AIM OF THE TASK: When you reach the line containing "blue_siripega <120,253,118,144> →" in the data below, begin returning lines exactly as written, and stop once the line containing "kaburenin <632,240,48,161> →" has been returned.

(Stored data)
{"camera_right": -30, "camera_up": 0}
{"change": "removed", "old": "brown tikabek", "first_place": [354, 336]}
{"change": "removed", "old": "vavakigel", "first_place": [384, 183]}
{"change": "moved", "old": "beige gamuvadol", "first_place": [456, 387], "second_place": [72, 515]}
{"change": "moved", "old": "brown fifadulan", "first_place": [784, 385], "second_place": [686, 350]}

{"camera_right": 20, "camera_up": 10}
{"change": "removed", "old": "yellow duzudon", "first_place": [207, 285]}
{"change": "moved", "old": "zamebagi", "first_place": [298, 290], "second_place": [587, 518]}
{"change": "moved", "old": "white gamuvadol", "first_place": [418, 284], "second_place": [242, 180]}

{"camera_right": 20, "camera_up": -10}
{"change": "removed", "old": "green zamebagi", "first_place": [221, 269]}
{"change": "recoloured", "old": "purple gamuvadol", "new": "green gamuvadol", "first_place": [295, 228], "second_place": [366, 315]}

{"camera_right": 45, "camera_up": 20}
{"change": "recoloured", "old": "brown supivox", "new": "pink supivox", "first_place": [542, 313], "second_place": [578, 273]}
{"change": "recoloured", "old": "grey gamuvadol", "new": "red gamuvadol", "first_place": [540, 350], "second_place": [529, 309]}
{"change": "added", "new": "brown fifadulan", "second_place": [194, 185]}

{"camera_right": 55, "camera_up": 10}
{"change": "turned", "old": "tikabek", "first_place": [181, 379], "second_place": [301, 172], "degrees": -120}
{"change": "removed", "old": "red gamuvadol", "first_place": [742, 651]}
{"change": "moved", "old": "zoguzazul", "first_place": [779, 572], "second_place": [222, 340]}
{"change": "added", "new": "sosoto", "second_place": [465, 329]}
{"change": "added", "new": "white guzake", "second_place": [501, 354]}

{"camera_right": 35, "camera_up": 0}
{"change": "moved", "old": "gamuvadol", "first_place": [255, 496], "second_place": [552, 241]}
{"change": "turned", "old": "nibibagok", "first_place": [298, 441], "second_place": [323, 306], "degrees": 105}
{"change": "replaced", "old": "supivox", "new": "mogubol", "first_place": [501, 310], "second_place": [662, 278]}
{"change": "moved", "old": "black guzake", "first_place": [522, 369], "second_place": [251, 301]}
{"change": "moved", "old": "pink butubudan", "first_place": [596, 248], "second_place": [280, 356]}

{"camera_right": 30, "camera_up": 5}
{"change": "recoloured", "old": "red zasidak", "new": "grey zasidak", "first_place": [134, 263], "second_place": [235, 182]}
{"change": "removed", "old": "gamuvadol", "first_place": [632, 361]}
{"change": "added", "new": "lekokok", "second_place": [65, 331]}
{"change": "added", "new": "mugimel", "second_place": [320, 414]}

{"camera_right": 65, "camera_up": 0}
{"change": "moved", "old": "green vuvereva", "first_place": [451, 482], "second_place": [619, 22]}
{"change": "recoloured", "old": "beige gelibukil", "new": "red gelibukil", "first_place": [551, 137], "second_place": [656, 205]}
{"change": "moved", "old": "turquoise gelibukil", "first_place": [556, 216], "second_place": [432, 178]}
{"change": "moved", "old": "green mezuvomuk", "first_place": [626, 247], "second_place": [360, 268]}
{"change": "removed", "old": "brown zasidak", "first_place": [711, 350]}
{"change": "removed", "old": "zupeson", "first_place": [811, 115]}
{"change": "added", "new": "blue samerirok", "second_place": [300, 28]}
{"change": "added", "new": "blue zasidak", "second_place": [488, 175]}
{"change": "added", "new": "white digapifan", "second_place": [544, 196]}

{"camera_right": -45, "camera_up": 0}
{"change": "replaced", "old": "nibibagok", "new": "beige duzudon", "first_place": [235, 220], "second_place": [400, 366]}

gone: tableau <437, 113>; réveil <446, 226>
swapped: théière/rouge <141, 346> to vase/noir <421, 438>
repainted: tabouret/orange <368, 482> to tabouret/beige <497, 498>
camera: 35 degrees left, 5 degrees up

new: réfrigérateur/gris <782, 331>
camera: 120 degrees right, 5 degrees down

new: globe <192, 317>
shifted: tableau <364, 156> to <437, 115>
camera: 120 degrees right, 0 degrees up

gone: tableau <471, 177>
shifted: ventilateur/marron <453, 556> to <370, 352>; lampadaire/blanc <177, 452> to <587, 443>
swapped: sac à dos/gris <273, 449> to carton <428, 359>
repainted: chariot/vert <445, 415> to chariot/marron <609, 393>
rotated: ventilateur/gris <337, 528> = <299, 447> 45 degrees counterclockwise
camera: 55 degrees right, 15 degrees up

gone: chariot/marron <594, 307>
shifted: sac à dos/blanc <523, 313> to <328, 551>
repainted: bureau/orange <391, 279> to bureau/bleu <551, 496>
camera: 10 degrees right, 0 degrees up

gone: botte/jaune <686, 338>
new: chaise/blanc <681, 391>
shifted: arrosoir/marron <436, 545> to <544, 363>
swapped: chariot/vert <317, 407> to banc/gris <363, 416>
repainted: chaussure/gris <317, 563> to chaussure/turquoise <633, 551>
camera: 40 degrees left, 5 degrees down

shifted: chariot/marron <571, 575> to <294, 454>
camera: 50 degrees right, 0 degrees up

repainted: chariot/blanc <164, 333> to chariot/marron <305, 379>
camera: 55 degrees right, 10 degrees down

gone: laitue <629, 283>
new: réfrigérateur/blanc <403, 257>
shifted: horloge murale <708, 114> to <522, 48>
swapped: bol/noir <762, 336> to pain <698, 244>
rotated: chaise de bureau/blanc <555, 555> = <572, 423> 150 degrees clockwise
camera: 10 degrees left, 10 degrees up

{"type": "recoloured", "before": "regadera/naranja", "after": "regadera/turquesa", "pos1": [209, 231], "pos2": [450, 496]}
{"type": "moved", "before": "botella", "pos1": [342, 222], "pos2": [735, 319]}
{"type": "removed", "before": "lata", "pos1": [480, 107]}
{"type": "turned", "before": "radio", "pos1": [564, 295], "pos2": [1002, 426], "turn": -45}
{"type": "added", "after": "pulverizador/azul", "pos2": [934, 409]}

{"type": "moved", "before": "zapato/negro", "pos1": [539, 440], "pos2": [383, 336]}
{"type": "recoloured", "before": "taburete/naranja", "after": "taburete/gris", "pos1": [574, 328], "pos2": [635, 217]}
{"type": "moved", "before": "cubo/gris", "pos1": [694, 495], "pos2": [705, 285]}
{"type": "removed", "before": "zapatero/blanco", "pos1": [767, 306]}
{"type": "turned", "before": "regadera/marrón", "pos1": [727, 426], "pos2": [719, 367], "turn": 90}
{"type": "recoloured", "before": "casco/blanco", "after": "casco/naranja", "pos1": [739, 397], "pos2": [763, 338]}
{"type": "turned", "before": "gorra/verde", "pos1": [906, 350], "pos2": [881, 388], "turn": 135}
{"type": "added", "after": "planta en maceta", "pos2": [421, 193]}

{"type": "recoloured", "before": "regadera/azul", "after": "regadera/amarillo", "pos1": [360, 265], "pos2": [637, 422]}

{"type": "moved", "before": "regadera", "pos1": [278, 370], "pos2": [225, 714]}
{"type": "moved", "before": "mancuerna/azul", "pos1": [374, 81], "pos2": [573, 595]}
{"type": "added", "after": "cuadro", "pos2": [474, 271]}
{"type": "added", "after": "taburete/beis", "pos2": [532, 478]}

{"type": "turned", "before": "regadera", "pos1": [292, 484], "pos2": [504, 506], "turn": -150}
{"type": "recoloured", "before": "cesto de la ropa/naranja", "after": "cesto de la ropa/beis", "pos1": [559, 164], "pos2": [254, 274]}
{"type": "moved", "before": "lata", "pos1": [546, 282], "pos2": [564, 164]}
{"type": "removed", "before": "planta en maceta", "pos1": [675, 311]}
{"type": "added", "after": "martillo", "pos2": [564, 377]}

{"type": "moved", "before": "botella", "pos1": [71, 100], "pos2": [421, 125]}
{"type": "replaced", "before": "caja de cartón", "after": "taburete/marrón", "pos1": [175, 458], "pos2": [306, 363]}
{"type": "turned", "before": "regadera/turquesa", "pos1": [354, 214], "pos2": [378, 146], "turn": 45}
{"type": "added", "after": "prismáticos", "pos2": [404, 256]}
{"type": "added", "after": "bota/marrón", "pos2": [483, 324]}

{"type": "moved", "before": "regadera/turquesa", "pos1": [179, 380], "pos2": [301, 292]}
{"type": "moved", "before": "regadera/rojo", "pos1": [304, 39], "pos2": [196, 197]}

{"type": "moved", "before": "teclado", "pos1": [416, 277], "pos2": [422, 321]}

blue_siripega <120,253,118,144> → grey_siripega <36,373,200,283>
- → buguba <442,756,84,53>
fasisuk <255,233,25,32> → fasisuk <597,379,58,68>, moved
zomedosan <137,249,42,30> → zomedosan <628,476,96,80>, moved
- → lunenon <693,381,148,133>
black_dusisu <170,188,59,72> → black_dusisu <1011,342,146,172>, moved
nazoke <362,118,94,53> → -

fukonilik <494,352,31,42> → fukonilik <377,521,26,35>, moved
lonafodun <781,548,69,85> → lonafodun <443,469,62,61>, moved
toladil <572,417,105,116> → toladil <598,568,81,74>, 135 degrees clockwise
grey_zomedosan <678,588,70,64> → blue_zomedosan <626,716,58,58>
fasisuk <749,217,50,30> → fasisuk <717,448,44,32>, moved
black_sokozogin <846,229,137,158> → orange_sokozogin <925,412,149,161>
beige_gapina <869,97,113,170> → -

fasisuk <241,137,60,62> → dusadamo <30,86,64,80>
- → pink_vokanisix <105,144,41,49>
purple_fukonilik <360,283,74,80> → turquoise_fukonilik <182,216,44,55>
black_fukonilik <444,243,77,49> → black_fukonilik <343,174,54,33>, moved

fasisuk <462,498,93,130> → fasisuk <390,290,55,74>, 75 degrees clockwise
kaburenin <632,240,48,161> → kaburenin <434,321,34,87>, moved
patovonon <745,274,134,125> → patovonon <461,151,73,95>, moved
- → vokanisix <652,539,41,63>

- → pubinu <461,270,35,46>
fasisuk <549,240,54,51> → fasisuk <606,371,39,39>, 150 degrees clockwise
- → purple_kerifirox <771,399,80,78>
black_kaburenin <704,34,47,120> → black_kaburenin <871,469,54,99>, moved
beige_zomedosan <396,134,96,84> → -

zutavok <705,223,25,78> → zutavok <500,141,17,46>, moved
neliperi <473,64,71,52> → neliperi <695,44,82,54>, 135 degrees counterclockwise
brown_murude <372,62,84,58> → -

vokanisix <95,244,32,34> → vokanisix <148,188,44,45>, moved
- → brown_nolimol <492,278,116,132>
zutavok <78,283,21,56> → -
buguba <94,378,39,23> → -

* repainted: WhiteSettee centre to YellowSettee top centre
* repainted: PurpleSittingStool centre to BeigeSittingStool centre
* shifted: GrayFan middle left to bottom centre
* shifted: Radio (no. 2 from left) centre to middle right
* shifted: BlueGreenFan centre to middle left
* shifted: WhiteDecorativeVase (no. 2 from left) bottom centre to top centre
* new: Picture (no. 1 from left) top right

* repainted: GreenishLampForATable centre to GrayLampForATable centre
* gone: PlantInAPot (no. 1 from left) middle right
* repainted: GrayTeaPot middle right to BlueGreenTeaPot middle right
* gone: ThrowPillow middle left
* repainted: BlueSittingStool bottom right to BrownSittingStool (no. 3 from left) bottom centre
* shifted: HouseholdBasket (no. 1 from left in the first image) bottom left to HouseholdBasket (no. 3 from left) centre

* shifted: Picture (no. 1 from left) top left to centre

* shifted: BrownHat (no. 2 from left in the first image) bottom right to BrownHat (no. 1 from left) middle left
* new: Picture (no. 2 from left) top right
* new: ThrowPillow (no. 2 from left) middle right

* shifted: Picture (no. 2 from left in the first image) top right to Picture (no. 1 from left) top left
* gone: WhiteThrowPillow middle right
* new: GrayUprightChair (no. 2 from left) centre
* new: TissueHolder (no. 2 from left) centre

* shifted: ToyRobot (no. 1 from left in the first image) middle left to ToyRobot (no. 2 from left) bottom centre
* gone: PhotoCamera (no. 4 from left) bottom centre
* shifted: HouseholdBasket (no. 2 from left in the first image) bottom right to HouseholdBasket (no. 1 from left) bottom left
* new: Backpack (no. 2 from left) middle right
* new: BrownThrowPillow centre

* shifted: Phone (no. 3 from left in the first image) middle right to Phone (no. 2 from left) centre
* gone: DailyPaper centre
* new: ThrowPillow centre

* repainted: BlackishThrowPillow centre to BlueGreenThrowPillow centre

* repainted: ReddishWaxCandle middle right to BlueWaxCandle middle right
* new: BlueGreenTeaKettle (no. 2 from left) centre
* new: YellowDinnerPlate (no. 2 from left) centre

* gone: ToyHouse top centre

OUTPUT OF THE TASK:
blue_siripega <120,253,118,144> → grey_siripega <36,373,200,283>
- → buguba <442,756,84,53>
fasisuk <255,233,25,32> → fasisuk <597,379,58,68>, moved
zomedosan <137,249,42,30> → zomedosan <628,476,96,80>, moved
- → lunenon <693,381,148,133>
black_dusisu <170,188,59,72> → black_dusisu <1011,342,146,172>, moved
nazoke <362,118,94,53> → -

fukonilik <494,352,31,42> → fukonilik <377,521,26,35>, moved
lonafodun <781,548,69,85> → lonafodun <443,469,62,61>, moved
toladil <572,417,105,116> → toladil <598,568,81,74>, 135 degrees clockwise
grey_zomedosan <678,588,70,64> → blue_zomedosan <626,716,58,58>
fasisuk <749,217,50,30> → fasisuk <717,448,44,32>, moved
black_sokozogin <846,229,137,158> → orange_sokozogin <925,412,149,161>
beige_gapina <869,97,113,170> → -

fasisuk <241,137,60,62> → dusadamo <30,86,64,80>
- → pink_vokanisix <105,144,41,49>
purple_fukonilik <360,283,74,80> → turquoise_fukonilik <182,216,44,55>
black_fukonilik <444,243,77,49> → black_fukonilik <343,174,54,33>, moved

fasisuk <462,498,93,130> → fasisuk <390,290,55,74>, 75 degrees clockwise
kaburenin <632,240,48,161> → kaburenin <434,321,34,87>, moved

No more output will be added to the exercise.